(Beginning of Dataset content)

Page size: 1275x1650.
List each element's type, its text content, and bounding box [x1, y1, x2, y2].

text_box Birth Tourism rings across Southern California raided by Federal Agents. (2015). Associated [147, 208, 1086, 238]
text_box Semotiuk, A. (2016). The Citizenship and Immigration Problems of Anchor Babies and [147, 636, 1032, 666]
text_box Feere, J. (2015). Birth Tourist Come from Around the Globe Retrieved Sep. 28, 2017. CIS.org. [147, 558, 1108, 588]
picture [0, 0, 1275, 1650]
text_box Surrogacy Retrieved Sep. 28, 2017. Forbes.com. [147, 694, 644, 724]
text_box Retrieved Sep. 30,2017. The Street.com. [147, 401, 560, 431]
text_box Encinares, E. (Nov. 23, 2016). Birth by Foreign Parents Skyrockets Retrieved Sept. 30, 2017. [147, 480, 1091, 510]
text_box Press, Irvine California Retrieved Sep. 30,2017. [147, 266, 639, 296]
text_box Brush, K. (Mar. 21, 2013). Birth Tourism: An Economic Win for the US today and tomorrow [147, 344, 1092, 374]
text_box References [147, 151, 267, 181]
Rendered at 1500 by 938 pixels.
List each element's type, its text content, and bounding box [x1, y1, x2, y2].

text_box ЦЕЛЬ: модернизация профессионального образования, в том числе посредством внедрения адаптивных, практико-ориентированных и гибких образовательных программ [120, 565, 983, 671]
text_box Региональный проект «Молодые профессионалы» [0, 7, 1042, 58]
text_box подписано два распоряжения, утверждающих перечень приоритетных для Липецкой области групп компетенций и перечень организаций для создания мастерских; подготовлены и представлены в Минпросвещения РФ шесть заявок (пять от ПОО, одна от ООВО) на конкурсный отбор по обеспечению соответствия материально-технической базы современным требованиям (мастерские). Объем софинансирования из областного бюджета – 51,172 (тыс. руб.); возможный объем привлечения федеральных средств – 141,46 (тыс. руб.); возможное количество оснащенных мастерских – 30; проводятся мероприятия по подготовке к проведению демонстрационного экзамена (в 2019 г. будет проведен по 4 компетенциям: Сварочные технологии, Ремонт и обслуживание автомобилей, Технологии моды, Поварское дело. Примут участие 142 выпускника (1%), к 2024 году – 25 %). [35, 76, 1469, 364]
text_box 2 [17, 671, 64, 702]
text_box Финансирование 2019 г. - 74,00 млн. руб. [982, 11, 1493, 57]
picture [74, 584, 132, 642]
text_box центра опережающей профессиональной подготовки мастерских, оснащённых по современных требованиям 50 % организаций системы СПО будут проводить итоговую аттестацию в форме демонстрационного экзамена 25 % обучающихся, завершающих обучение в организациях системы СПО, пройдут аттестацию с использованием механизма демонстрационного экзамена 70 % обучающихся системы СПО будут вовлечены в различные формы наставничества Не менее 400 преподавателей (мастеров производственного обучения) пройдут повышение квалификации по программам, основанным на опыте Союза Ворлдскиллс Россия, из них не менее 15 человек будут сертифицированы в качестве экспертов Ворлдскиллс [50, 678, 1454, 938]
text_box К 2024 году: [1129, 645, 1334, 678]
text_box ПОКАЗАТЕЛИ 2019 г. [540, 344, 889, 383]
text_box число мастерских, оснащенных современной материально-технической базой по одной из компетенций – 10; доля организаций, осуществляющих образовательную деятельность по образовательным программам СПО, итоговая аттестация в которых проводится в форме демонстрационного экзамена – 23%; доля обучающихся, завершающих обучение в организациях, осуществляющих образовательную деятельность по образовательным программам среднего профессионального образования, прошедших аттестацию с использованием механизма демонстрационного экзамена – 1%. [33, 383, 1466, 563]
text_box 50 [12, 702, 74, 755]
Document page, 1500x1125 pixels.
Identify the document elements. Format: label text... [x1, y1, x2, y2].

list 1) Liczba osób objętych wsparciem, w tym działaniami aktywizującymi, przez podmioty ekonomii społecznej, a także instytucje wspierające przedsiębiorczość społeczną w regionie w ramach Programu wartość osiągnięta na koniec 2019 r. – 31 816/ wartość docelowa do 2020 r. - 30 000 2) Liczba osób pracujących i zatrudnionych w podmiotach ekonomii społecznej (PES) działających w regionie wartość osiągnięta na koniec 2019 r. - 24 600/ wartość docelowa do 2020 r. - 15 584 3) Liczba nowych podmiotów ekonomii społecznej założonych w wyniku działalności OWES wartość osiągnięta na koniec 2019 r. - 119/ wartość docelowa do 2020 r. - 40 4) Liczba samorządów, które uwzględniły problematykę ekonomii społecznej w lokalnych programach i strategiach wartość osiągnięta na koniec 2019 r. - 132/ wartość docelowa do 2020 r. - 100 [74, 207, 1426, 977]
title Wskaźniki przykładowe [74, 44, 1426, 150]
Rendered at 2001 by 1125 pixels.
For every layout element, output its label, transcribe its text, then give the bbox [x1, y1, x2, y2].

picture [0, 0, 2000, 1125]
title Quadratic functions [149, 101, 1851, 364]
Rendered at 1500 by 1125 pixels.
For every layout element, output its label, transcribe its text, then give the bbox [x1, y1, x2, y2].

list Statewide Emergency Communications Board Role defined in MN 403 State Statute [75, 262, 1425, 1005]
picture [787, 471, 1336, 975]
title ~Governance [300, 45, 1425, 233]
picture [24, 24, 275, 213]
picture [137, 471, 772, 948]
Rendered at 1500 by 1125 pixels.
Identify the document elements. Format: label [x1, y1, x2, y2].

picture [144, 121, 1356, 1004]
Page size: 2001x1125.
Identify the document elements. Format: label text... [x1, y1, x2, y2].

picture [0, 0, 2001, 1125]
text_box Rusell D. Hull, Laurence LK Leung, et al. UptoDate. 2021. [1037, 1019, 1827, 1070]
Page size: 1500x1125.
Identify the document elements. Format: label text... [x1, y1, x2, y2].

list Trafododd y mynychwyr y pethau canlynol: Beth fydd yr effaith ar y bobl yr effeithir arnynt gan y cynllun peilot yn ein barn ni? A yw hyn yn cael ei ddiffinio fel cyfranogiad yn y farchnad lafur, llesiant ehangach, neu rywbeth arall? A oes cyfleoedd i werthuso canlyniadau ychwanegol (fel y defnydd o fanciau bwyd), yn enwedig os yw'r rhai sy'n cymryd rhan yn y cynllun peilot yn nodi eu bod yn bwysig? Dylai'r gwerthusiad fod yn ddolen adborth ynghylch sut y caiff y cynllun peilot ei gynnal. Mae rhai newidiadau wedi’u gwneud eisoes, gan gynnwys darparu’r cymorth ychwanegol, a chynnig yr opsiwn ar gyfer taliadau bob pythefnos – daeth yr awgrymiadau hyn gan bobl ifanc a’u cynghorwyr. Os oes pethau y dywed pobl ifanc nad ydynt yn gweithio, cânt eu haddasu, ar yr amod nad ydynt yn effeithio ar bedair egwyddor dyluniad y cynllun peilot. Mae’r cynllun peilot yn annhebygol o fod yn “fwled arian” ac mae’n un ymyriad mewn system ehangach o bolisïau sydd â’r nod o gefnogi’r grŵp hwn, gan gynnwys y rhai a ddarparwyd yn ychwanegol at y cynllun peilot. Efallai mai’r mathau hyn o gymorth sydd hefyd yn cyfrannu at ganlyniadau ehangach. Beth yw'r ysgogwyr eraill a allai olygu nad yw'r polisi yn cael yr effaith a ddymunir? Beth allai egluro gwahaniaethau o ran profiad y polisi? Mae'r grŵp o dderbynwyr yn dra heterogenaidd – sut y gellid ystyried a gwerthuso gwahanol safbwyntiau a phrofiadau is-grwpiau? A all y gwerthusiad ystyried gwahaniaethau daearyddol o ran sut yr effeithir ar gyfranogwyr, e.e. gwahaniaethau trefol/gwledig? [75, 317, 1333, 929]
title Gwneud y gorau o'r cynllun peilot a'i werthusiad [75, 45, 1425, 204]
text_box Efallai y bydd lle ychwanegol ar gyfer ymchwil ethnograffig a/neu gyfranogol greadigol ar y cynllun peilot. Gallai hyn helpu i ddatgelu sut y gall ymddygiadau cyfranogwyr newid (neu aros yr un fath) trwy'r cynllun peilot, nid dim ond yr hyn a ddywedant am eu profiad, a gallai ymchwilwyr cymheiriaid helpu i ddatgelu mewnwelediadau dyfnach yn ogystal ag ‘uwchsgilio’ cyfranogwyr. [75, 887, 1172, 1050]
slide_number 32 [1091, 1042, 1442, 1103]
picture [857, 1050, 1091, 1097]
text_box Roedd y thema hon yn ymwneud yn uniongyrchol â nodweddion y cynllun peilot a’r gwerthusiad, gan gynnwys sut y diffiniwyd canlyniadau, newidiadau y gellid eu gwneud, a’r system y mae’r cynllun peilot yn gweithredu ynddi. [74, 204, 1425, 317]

(End of Dataset content)

_Task description_. Copy out the lines above exactly, beginning at the one that contains "Page size: 2001x1125." and ending at the one that contains "Page size: 1500x1125.".

_Solution_.
Page size: 2001x1125.
Identify the document elements. Format: label text... [x1, y1, x2, y2].

picture [0, 0, 2001, 1125]
text_box Rusell D. Hull, Laurence LK Leung, et al. UptoDate. 2021. [1037, 1019, 1827, 1070]
Page size: 1500x1125.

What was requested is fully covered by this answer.